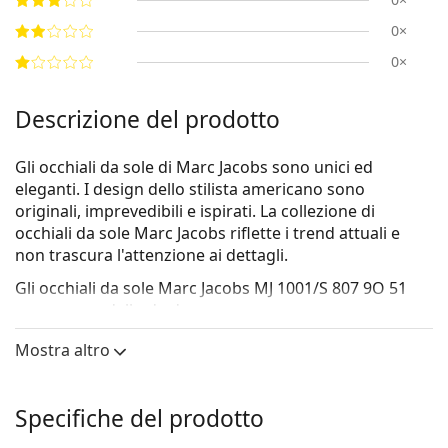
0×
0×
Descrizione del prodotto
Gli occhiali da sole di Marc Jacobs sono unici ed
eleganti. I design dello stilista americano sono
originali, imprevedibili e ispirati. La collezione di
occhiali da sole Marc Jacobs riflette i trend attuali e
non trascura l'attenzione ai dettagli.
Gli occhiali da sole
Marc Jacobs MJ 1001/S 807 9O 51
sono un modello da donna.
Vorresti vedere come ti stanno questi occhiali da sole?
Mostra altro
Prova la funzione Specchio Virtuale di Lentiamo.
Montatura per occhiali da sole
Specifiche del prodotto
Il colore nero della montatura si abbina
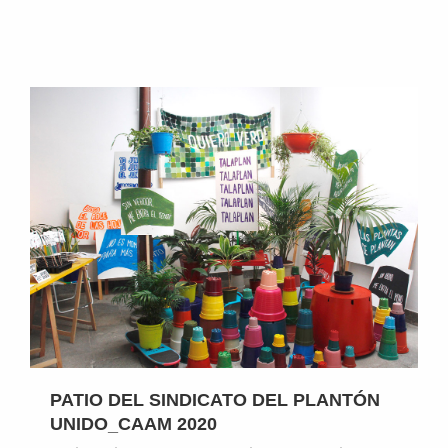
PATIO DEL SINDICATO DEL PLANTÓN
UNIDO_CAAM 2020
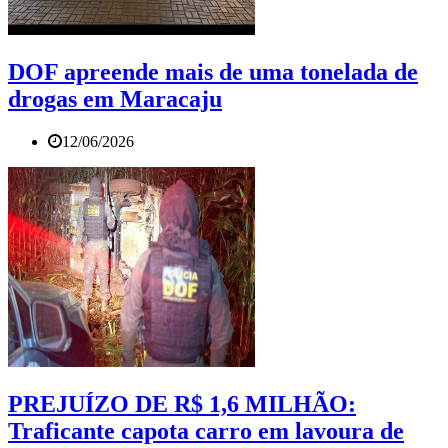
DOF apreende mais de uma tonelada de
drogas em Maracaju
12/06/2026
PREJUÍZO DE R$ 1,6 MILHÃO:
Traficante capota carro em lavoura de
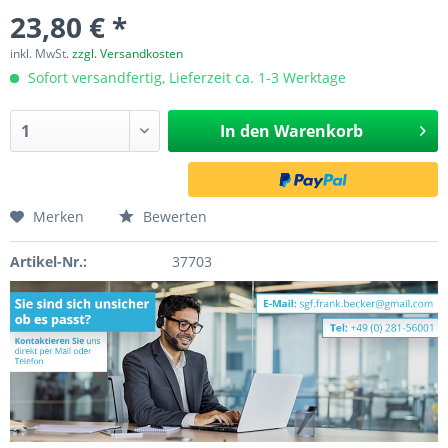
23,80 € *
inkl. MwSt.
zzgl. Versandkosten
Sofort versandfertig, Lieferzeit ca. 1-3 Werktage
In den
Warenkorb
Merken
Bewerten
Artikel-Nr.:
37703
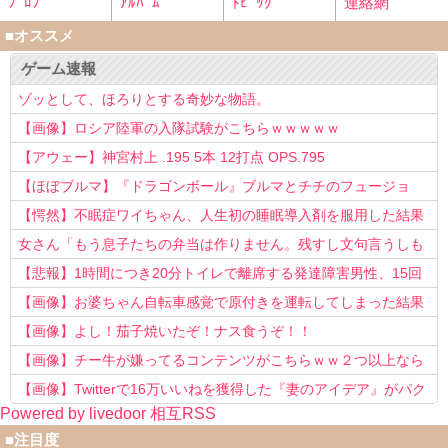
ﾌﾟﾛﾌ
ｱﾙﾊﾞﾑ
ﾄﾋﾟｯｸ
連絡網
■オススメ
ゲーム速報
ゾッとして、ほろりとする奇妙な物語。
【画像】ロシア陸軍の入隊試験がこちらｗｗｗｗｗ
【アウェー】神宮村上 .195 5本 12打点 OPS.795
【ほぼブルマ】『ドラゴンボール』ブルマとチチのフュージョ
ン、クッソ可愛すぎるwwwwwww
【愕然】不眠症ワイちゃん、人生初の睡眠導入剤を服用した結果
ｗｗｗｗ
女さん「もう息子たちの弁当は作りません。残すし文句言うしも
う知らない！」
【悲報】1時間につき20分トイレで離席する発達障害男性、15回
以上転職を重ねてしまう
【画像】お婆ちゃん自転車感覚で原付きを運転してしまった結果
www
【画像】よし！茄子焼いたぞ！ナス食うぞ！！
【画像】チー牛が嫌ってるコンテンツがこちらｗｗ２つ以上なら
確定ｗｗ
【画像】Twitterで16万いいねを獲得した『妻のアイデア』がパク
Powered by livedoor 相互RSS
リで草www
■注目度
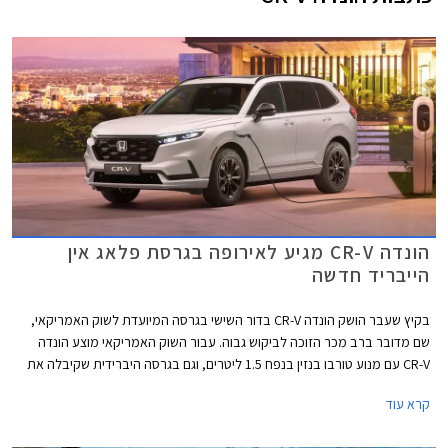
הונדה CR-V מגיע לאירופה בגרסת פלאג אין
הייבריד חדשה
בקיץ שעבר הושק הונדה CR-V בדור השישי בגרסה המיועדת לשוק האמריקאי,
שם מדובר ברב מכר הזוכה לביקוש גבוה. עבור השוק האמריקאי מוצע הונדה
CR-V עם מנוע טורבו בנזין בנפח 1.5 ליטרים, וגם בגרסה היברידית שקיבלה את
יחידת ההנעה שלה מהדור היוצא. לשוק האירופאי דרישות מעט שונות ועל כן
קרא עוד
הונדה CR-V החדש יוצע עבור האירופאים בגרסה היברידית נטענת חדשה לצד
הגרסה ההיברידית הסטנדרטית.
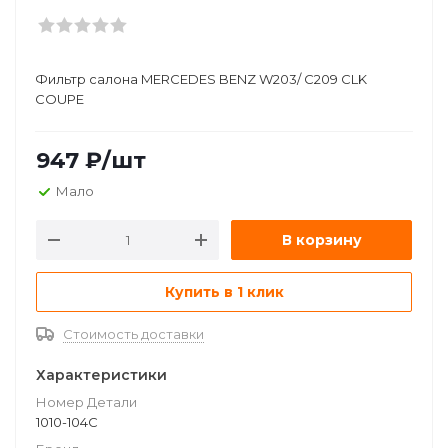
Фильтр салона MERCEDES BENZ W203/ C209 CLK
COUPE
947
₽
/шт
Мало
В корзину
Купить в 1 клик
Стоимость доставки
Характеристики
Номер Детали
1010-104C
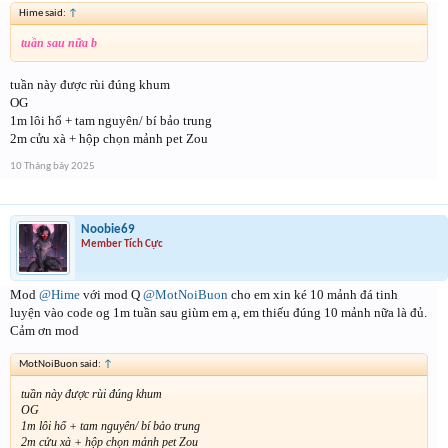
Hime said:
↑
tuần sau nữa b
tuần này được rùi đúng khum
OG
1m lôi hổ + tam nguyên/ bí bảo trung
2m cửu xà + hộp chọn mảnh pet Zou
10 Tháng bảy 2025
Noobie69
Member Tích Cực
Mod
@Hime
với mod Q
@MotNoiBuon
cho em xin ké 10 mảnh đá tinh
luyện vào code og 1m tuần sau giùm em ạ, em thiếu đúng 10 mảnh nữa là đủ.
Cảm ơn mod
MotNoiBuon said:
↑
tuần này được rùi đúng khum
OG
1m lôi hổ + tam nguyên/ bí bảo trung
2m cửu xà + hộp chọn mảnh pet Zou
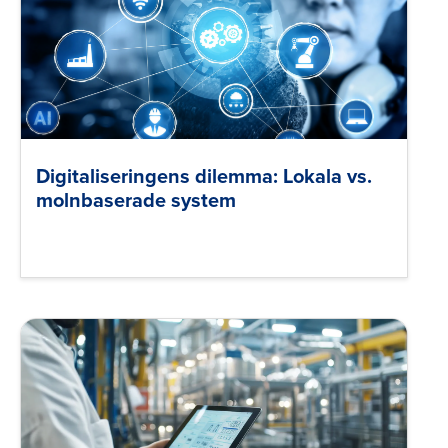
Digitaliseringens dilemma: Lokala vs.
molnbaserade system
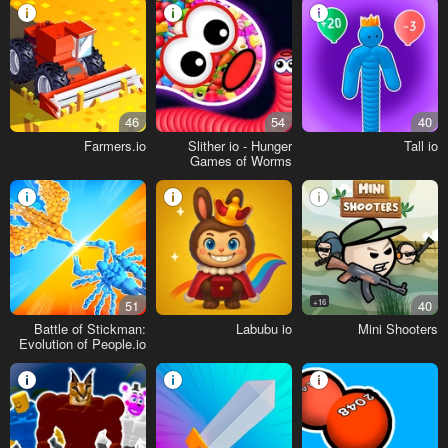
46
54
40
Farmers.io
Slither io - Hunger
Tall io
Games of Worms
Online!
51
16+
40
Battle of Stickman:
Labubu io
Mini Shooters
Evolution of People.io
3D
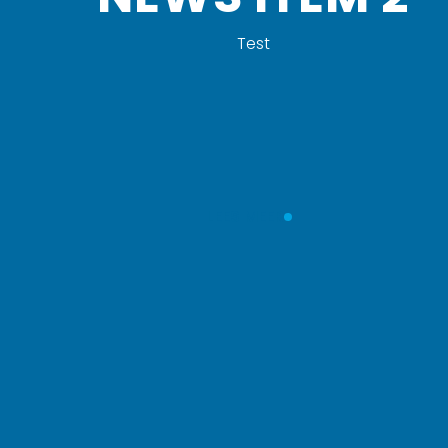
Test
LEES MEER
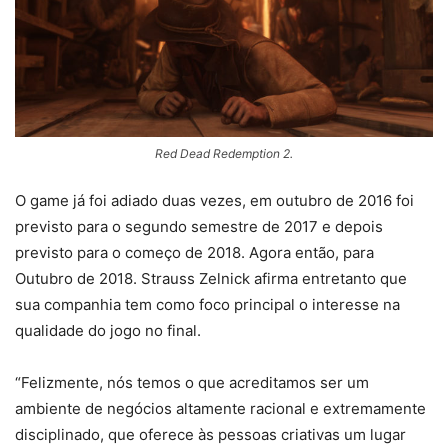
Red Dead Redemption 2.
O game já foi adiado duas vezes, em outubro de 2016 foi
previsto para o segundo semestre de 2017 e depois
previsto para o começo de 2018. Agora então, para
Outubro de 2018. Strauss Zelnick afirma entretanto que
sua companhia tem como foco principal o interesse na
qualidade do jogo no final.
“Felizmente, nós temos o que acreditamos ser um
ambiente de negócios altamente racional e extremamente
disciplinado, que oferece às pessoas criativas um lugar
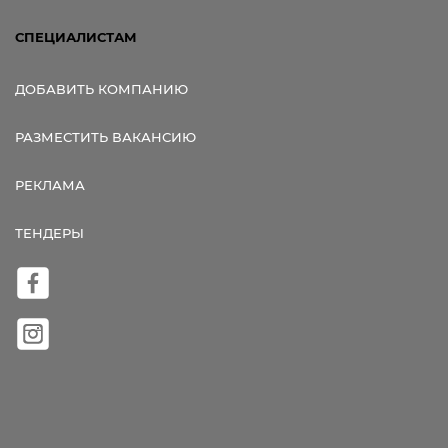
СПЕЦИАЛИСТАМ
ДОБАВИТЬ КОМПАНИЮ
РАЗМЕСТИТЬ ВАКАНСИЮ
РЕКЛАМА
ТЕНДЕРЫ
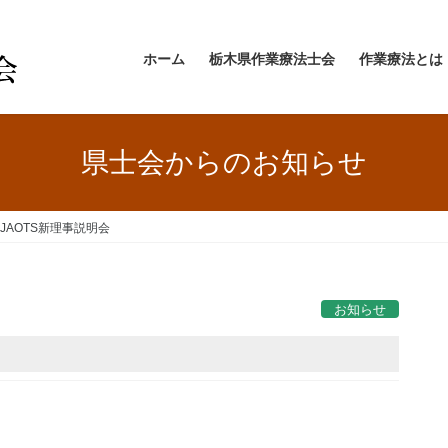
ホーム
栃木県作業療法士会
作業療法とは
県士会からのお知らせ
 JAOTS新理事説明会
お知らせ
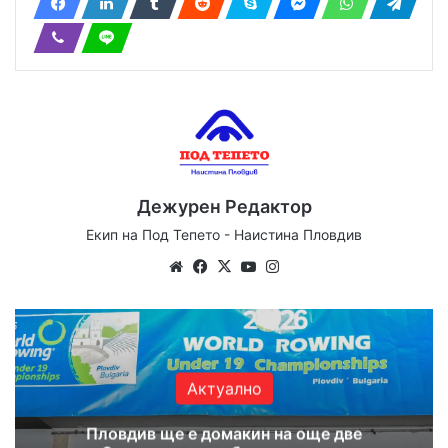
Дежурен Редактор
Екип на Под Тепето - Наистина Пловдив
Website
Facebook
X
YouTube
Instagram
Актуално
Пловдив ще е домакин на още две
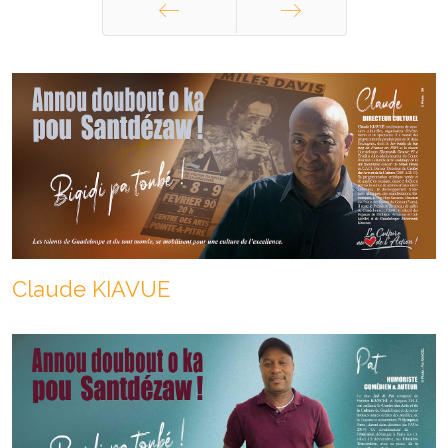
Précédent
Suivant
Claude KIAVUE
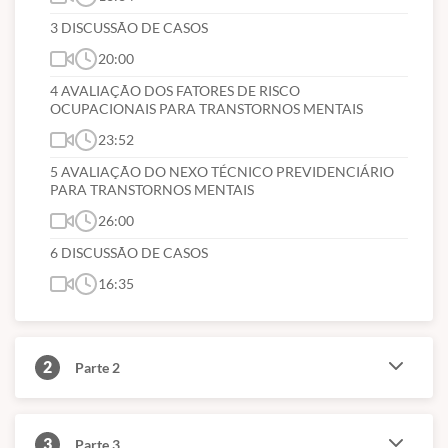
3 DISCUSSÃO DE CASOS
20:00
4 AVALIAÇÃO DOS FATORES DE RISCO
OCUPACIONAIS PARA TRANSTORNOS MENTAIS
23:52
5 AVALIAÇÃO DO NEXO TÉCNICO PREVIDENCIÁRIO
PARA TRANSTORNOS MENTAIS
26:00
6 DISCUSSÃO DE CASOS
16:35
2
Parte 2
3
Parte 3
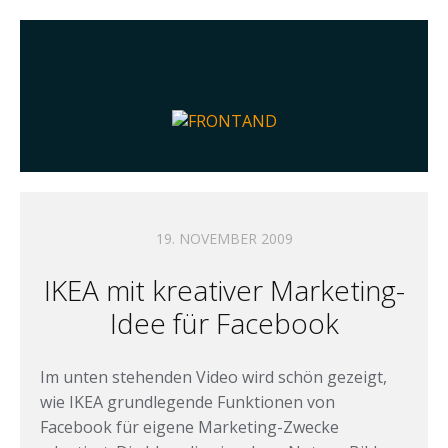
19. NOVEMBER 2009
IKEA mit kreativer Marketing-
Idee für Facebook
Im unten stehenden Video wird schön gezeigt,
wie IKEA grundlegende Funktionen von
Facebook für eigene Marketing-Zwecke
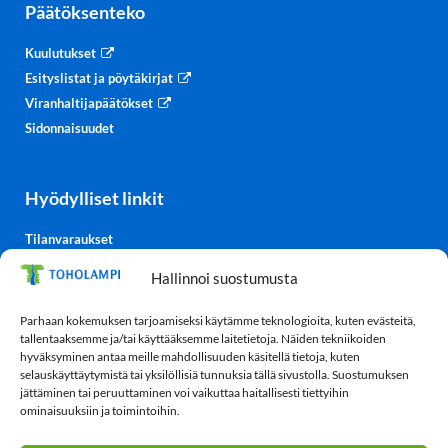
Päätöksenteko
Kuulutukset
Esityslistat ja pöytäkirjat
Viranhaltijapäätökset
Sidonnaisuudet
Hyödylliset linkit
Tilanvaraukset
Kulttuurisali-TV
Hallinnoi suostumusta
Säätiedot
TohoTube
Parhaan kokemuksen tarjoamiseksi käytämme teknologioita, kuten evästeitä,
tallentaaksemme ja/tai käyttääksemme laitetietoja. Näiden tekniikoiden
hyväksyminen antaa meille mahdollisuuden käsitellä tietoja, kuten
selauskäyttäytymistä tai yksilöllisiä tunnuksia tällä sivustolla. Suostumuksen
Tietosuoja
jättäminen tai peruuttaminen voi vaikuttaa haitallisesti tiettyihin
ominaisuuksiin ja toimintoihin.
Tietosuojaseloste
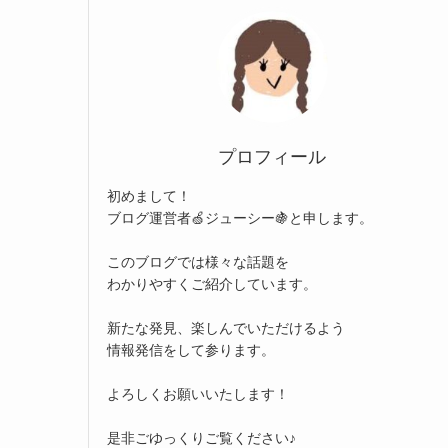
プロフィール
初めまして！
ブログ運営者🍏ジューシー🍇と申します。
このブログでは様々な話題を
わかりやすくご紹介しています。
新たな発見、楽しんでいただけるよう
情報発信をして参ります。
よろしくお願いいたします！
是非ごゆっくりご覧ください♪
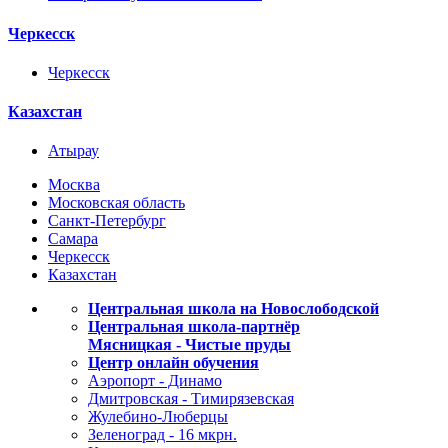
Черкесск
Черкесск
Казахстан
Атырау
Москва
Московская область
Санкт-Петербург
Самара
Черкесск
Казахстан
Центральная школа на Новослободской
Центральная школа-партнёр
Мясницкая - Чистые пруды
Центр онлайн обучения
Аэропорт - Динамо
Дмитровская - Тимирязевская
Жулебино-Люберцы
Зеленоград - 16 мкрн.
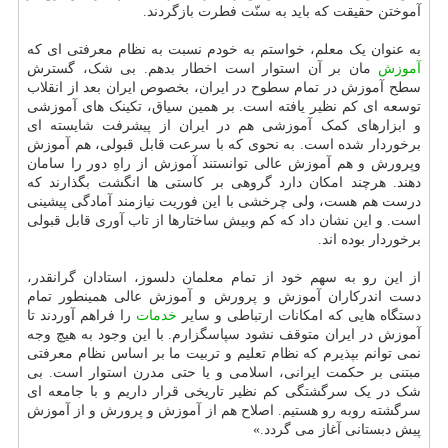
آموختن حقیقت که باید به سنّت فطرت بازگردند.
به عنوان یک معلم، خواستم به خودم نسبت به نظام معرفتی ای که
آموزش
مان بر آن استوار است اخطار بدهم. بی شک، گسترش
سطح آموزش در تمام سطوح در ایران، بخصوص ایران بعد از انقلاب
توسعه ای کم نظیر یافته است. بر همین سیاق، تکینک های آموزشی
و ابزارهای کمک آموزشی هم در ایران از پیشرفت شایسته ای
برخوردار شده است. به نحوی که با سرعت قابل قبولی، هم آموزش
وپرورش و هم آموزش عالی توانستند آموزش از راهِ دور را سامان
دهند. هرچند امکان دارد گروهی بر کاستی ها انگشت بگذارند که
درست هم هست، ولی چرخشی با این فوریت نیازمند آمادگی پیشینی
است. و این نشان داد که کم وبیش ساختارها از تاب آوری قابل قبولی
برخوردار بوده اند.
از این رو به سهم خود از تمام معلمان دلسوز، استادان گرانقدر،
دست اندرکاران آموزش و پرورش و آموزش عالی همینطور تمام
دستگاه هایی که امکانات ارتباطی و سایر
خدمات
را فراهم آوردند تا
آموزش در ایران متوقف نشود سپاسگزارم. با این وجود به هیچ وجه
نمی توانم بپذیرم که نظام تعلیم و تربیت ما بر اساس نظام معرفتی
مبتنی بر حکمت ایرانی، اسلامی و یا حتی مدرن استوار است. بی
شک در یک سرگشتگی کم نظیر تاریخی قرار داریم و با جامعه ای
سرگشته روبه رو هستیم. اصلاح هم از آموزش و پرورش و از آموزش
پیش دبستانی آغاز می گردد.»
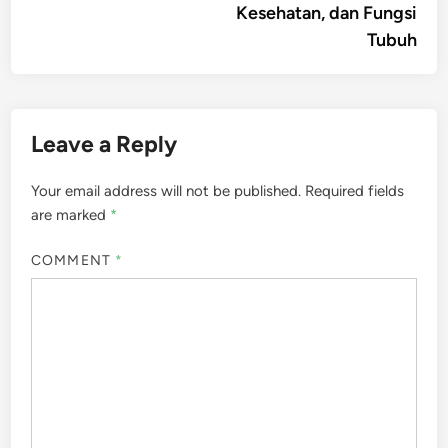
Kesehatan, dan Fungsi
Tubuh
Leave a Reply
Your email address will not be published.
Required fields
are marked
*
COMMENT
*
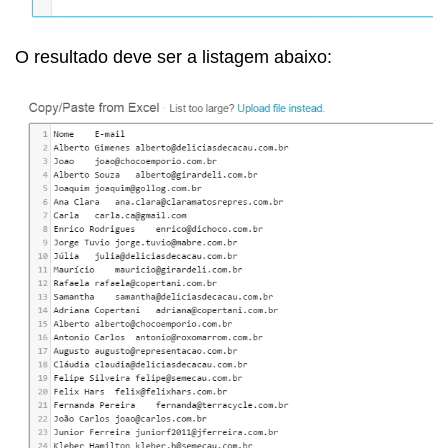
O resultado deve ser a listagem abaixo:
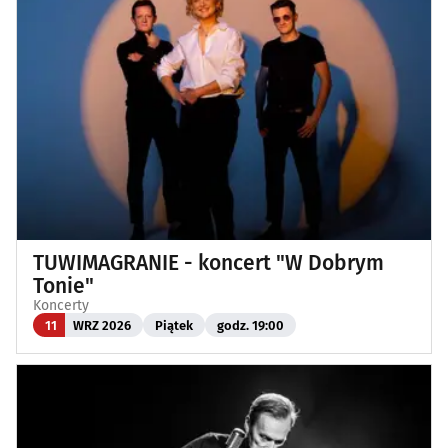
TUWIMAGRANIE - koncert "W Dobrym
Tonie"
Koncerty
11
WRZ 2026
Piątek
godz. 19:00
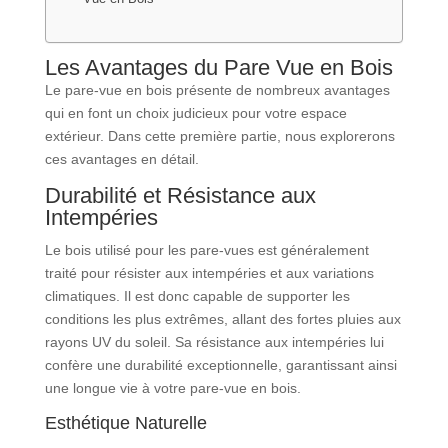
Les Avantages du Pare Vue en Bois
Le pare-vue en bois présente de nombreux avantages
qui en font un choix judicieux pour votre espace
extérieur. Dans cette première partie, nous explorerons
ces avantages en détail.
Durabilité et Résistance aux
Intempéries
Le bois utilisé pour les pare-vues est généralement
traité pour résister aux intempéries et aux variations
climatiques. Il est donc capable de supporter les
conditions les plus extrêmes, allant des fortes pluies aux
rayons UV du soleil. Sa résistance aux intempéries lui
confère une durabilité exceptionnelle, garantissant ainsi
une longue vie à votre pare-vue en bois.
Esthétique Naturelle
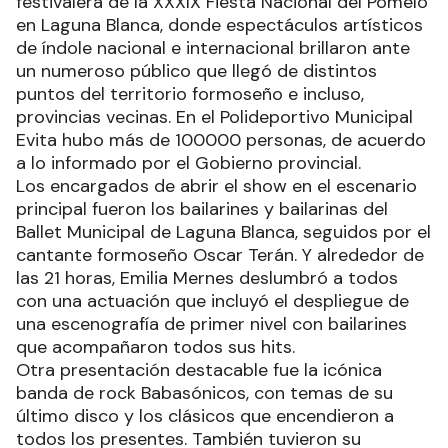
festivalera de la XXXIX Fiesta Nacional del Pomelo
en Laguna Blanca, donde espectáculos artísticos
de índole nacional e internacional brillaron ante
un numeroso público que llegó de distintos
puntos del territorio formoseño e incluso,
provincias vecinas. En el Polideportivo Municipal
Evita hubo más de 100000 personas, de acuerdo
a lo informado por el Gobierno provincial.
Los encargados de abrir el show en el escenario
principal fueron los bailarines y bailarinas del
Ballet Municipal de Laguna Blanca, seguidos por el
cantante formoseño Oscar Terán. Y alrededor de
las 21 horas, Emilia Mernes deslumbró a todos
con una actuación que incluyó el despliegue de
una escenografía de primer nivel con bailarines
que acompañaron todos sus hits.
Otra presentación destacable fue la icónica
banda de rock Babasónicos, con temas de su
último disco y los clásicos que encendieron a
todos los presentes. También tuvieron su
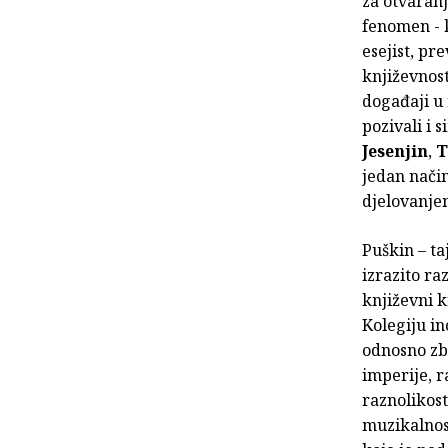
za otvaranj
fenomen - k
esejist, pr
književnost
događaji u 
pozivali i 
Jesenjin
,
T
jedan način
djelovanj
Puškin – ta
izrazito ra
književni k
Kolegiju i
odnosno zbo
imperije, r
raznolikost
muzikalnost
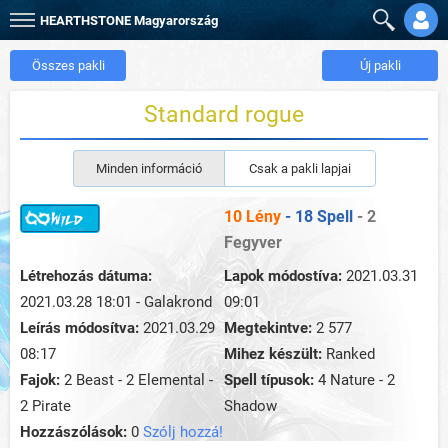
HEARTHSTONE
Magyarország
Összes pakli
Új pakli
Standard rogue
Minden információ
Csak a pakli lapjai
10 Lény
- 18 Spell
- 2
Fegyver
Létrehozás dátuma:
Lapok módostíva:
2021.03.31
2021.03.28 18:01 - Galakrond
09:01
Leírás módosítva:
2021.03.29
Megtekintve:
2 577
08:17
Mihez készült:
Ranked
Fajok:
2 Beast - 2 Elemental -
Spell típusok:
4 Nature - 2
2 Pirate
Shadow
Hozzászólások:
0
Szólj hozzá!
—————
Task brief:
Could you write out the material again from its start through the line containing "Il colore nero della montatura si abbina", substituting "lenti" for each "occhiali", changing nothing else and leaving the pictures out?

Finished exercise:
0×
0×
Descrizione del prodotto
Gli lenti da sole di Marc Jacobs sono unici ed
eleganti. I design dello stilista americano sono
originali, imprevedibili e ispirati. La collezione di
lenti da sole Marc Jacobs riflette i trend attuali e
non trascura l'attenzione ai dettagli.
Gli lenti da sole
Marc Jacobs MJ 1001/S 807 9O 51
sono un modello da donna.
Vorresti vedere come ti stanno questi lenti da sole?
Mostra altro
Prova la funzione Specchio Virtuale di Lentiamo.
Montatura per lenti da sole
Specifiche del prodotto
Il colore nero della montatura si abbina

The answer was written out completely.